Selain itu, evaluasi berkala dianggap penting untuk memastikan seluruh rangkaian operasi berjalan optimal.
Untuk meningkatkan pengawasan, personel diminta melakukan pemantauan secara maksimal. Tidak hanya melalui patroli langsung, tetapi juga dengan memanfaatkan teknologi.
Beberapa metode yang digunakan:
Dengan kombinasi ini, pengawasan diharapkan lebih efektif dan responsif.
Kapolres menegaskan bahwa kehadiran personel di lapangan harus benar-benar dirasakan oleh masyarakat. Hal ini penting untuk menciptakan rasa aman dan nyaman selama periode mudik.
Keberadaan aparat di titik-titik strategis diharapkan mampu mencegah potensi gangguan keamanan.
Selain fokus pada pengamanan, pelayanan kepada masyarakat juga menjadi perhatian utama. Personel diminta untuk tetap mengedepankan sikap humanis dalam menjalankan tugas.
Pendekatan ini sejalan dengan tujuan Operasi Ketupat Mahakam, yaitu memberikan rasa aman sekaligus pelayanan yang baik kepada masyarakat.
Keberhasilan operasi tidak hanya bergantung pada satu pihak, tetapi juga kerja sama seluruh personel. Koordinasi yang baik menjadi kunci utama dalam menjaga situasi tetap kondusif.

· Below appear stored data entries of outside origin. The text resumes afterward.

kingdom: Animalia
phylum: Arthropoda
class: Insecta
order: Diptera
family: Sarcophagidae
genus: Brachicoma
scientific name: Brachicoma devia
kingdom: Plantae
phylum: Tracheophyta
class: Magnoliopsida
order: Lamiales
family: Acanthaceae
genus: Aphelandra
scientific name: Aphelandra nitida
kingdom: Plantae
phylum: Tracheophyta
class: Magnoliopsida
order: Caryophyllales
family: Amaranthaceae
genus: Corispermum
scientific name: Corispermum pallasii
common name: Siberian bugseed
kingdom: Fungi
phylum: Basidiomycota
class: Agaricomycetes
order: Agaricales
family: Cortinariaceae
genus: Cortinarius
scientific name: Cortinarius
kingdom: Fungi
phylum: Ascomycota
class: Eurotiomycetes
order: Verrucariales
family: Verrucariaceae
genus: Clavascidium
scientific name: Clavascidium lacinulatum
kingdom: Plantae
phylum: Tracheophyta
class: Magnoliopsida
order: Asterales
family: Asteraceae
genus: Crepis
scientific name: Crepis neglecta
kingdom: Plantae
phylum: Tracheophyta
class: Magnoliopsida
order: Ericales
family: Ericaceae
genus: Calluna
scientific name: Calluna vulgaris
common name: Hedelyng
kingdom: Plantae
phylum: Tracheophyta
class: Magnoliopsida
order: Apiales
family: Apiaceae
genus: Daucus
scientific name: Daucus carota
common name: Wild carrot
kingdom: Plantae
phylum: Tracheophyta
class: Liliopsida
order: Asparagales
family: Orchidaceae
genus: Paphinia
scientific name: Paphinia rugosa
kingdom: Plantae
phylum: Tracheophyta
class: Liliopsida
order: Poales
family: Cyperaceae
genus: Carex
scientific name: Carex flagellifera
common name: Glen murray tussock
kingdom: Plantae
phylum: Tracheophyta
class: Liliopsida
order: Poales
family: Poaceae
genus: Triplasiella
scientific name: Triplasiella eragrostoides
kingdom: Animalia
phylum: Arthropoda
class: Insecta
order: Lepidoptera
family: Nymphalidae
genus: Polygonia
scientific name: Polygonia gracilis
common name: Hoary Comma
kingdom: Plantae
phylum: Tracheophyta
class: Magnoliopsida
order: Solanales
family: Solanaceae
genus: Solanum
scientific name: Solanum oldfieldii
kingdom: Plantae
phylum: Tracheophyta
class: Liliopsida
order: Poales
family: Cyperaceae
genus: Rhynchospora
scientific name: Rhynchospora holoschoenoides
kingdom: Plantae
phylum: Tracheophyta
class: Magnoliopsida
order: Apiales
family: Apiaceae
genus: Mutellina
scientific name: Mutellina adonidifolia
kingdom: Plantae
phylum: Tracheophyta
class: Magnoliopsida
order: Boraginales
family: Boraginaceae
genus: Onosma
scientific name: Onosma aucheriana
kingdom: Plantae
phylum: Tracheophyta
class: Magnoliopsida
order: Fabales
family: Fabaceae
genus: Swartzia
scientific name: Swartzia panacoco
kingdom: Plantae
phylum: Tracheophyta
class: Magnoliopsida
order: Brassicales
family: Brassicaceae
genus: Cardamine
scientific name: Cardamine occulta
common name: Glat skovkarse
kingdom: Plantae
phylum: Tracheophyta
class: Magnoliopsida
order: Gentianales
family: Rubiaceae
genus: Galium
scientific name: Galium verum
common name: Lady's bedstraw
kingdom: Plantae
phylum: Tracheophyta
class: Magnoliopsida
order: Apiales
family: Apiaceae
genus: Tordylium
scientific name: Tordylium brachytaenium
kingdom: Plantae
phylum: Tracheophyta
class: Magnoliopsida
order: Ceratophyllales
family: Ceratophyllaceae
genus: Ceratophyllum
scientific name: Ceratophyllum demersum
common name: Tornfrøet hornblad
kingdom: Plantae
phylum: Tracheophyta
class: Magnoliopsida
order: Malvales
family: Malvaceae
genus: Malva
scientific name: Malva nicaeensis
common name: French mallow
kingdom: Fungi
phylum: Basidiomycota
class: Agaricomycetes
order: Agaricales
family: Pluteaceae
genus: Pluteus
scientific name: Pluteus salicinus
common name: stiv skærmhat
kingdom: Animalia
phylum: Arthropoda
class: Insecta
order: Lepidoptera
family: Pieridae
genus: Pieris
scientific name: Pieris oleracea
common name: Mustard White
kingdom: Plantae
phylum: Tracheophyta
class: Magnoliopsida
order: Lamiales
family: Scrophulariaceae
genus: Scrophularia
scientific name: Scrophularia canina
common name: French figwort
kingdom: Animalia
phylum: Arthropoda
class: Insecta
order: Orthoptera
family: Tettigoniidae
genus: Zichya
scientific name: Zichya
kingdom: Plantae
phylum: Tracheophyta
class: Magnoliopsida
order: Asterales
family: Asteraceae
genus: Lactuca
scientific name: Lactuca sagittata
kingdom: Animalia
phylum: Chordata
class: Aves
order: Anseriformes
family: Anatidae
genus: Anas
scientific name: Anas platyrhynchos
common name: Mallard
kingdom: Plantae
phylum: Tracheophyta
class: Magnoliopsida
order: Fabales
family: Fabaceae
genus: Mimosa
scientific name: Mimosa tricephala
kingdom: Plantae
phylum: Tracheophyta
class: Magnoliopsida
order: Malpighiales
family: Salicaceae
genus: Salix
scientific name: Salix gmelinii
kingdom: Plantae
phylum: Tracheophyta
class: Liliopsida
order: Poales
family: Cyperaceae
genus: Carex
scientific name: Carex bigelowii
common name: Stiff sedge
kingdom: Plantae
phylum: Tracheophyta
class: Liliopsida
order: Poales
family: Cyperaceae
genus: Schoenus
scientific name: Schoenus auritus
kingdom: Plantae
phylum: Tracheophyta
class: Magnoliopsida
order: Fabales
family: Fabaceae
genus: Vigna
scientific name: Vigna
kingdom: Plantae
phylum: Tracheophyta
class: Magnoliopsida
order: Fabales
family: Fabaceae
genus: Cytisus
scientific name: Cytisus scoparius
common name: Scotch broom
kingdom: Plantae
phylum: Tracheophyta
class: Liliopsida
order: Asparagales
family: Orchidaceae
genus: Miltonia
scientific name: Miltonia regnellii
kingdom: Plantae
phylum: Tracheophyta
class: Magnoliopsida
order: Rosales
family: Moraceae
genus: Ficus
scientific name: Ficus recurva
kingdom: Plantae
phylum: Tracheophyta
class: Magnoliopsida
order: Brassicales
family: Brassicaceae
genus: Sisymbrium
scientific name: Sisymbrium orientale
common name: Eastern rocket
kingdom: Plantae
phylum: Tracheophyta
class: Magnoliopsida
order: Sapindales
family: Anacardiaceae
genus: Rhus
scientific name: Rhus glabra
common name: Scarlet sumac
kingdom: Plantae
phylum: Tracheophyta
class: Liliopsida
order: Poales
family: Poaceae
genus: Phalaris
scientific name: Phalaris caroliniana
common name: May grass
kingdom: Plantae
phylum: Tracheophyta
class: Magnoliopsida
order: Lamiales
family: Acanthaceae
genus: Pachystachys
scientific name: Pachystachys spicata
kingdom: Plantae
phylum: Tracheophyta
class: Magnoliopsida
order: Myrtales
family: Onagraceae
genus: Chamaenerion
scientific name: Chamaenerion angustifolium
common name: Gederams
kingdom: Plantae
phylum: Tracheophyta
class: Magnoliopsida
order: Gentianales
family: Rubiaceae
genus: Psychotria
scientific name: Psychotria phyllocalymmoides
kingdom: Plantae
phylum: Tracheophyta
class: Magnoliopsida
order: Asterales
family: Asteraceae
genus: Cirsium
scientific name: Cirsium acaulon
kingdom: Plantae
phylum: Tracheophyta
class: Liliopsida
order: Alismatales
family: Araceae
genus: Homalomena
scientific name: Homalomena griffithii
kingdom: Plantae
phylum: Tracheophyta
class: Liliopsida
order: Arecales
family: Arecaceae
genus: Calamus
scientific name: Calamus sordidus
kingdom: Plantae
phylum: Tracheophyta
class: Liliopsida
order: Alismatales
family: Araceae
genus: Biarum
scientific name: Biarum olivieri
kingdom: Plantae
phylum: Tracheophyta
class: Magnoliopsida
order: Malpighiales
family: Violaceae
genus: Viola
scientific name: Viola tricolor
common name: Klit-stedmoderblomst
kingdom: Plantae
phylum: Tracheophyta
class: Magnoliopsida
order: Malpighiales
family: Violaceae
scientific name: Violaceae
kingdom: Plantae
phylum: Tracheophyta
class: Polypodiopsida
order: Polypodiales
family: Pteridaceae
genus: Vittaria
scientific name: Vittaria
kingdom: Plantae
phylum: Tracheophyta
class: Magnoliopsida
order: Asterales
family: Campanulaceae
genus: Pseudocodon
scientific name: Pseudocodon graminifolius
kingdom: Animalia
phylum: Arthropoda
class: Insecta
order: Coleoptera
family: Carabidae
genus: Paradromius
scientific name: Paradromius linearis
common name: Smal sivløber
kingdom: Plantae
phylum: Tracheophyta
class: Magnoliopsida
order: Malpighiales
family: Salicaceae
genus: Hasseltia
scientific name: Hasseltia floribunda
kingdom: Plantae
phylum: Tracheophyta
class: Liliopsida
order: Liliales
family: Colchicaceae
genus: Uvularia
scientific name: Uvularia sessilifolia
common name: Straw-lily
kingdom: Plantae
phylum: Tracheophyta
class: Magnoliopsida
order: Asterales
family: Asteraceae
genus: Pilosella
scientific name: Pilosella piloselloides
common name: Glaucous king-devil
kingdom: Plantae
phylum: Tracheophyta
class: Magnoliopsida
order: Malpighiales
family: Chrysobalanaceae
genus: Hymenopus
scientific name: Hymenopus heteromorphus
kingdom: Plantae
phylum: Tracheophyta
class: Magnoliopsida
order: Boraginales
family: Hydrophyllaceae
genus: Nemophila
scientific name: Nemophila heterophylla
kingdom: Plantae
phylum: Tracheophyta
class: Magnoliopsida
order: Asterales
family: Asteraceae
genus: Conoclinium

Dengan sinergi yang kuat, setiap potensi masalah dapat ditangani lebih cepat dan tepat.
Selama periode mudik dan libur Lebaran, aktivitas masyarakat diprediksi meningkat tajam. Hal ini mencakup perjalanan antar daerah hingga kunjungan ke tempat wisata.
Kondisi ini memerlukan pengamanan ekstra agar tidak terjadi gangguan yang dapat mengganggu kenyamanan masyarakat.
Melalui Operasi Ketupat Mahakam 2026, Polres Kutim menunjukkan komitmennya dalam menjaga keamanan selama Lebaran. Evaluasi yang dilakukan menjadi bagian dari upaya tersebut.
Langkah ini diharapkan mampu menciptakan situasi yang aman, tertib, dan kondusif.
Pelaksanaan Anev hari ke-6 ini menunjukkan bahwa pengamanan Lebaran tidak dilakukan secara asal, tetapi melalui evaluasi dan perbaikan yang terus berjalan. Dengan persiapan seperti ini, diharapkan seluruh rangkaian mudik dan perayaan Idulfitri bisa berlangsung dengan lebih aman.
Kalau pengawasan terus ditingkatkan dan koordinasi tetap solid, biasanya situasi di lapangan juga lebih terkendali. Pada akhirnya, yang paling penting adalah masyarakat bisa menjalani momen Lebaran dengan rasa aman dan nyaman.